Navarr's Tech Side The Technical Side of my Life

7Aug/1113

So I Came Up With This Really Great Idea

Not too long ago, Gabor came up with an idea - Throw out IMAP.  As anyone that has ever had to fiddle with email settings should know, IMAP is an email transfer protocol.  It allows a client to communicate with a server and keep email data synchronized between the two.  It was a good idea for its time (1994), but now its old and is no longer as well suited to email tasks as it should be.

Think about it.  How much has email changed in the last twenty years?  Not a lot, if any.  The most revolutionary features are GMail's labels and Gmail/Outlook's server-side email rules/filter settings.  To me, this is ridiculous.  I was born in 1991, played around on the internet when it was on dialup, and had a free Juno account when I was old enough.

Since then I'd moved through Yahoo, Hotmail, and finally rested on Gmail.  But all-in-all, everything is still pretty much the same.  It was because of this that Gabor's idea to scrap IMAP really intrigued me.  I wanted this.  Google and Microsoft had both come up with newer, proprietary synchronization standards, and creating a new, open protocol would be the way to usher in a new age of compatibility and extensible feature sets.

Since this initial bit of intrigue, I've spent some time working on protocol documentation whenever I can get a bit motivated and have some spare time to do so.  I continue to push my creativity and find new things to throw in to the protocol, ideas that wouldn't have to be there when the first part hits, but that its extensibility would make possible.  Ideas such as receiving push notifications from web services, that could also be synced to mobile devices through the protocol, or using OpenID as a base and creating a new single-login/password system that uses your email address., or even ideas such as being able to query an email server for a person's contact information, and store/update it in a syncable address book.

Once we leave the defining bounds of IMAP and proprietary protocols like Exchange, we can really start work on building something terrific that would allow a flood of innovation that email has never seen before.

Unfortunately, my voice is small - and is very largely unheard.  I can't even get Gabor, the original creator of this idea to @mention me on twitter regarding it anymore, and so I've been stuck working on it by myself.

So yes, this is a call to action, and I do so hope that you'll oblige me.  I need help revolutionizing email.  I can't do it all on my own, and the protocol being open is the important part.  I need other people's ideas, not just my own.  I need their thoughts and their knowledge.  I'm only a college student after all, and as much as I'd like to do this all by myself and use it as my claim to fame - I'd much rather just be a person that helped start and organize it and get things moving.

So please, join me in discussing my ideas, submitting your own, and if you feel like it even work on defining the protocol!

Please join the discussion on 'MSAP' at Google Groups.

Thank you for your time, and I look forward to hearing your thoughts and ideas.

  • Aeroplaneg

    its there and we call it wave protocol. so much for ignorance.

  • http://tech.gtaero.net/ Navarr Barnier

    Wave was a new system for discussions, and was limited to that.  Its extensible was only within the messages themselves and what they were used for.  Wave and its protocol were more of a product.

    One that could be implemented using the theoretical MSAP protocol.  The MSAP protocol that I’d like to design is more focused on keeping things in Sync, and the wave of innovation I’m talking about refers mostly to clients and services that use that synchronized data.

    Successful Troll is Successful?

  • Bucket of Cold Water

    Wait, so, basically you bring nothing.

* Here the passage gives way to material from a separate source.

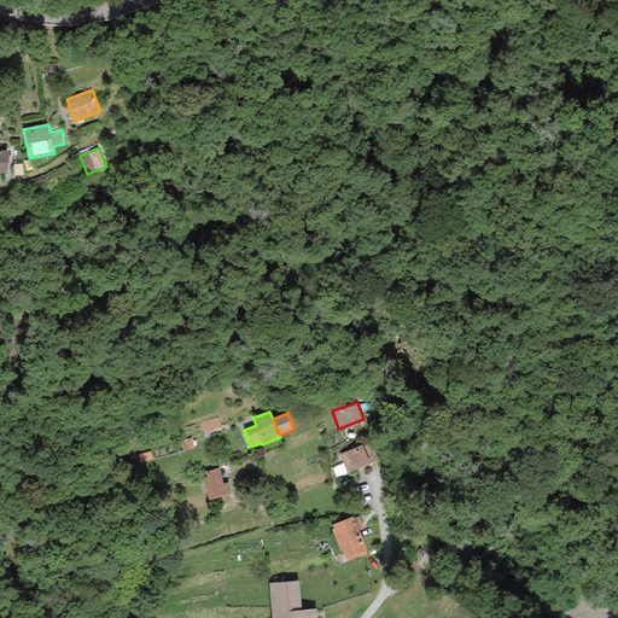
[(199,424),(202,432),(220,426),(217,418),(199,424)]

Pfff, learn man – it doesn’t work that way. You have to start by offering something, you can’t just sit there /wanting/. 

  • Research

    Or you could look and see that email is on a rapid decline, replaced by communication on social sites, and realize that it’s fruitless to try and revolutionize 40 year old technology.

  • Anonymous

    Wave is very extensible and what is a protocol if not the exchange of messages? … build upon proven stuff and you will succeed. IMAP has lots of extensions and you can make your own … or use existing technology. Your proposed features are all already implemented somewhere, no need to invent the wheel twice.

  • Anonymous

    Ah, so adding a RESTful interface and sprinkling webification pixie dust will solve all of the issues.

    Good luck with that.

  • http://dyn.com/ Jeremy Hitchcock

    I think a lot of people focus on protocols when they try to change the way how people use technology but it’s about the user experience instead. If you want to make a change to how people exchange data and communicate, think about how that experience is broken and then decide on whether the protocol is wrong. Also, email (for which IMAP is a transfer protocol) is a lot older (70s). Tough to tell if you don’t like IMAP or email though.

  • Anonymous

    An idea is nearly irrelevant. What matters is 1:Who are the clients? 2:Why will they buy this? 3:Who will work on it? 4:What are the risks?

  • Anonymous

    An idea is nearly irrelevant. What matters is 1:Who are the clients? 2:Why will they buy this? 3:Who will work on it? 4:What are the risks?

  • cls

    Dropping a decentralised technology for an inferior centralised one, because “that’s what people are using nowadays,” seems pretty fatalistic.

  • Philip Horger

    Wave is one of the most extensible systems ever made, it just never got much of an opportunity to get popular for its core features, so the extensibility never got much play. In fact, it made server development more complicated, slowing down third party development, which means it may have had an infinitesimal amount of responsibility in the death of Wave. Sometimes it’s better to do one thing very well than all things adequately.

  • http://tech.gtaero.net/ Navarr Barnier

    The User Experience *is* important, but its also important to have a sturdy foundation under it.  This is what I aim to achieve.  

  • http://tech.gtaero.net/ Navarr Barnier

    I discuss my ideas for critiques and advise.  Simply saying “you can’t just want” isn’t enough to help an idea grow.

    If I did this all by myself, how many use cases would be left out and might involve a massive change to the underlying protocol?

    Stating a desire shows that there IS a desire.  Stating that you want to do something about it and asking for help – why is that frowned upon?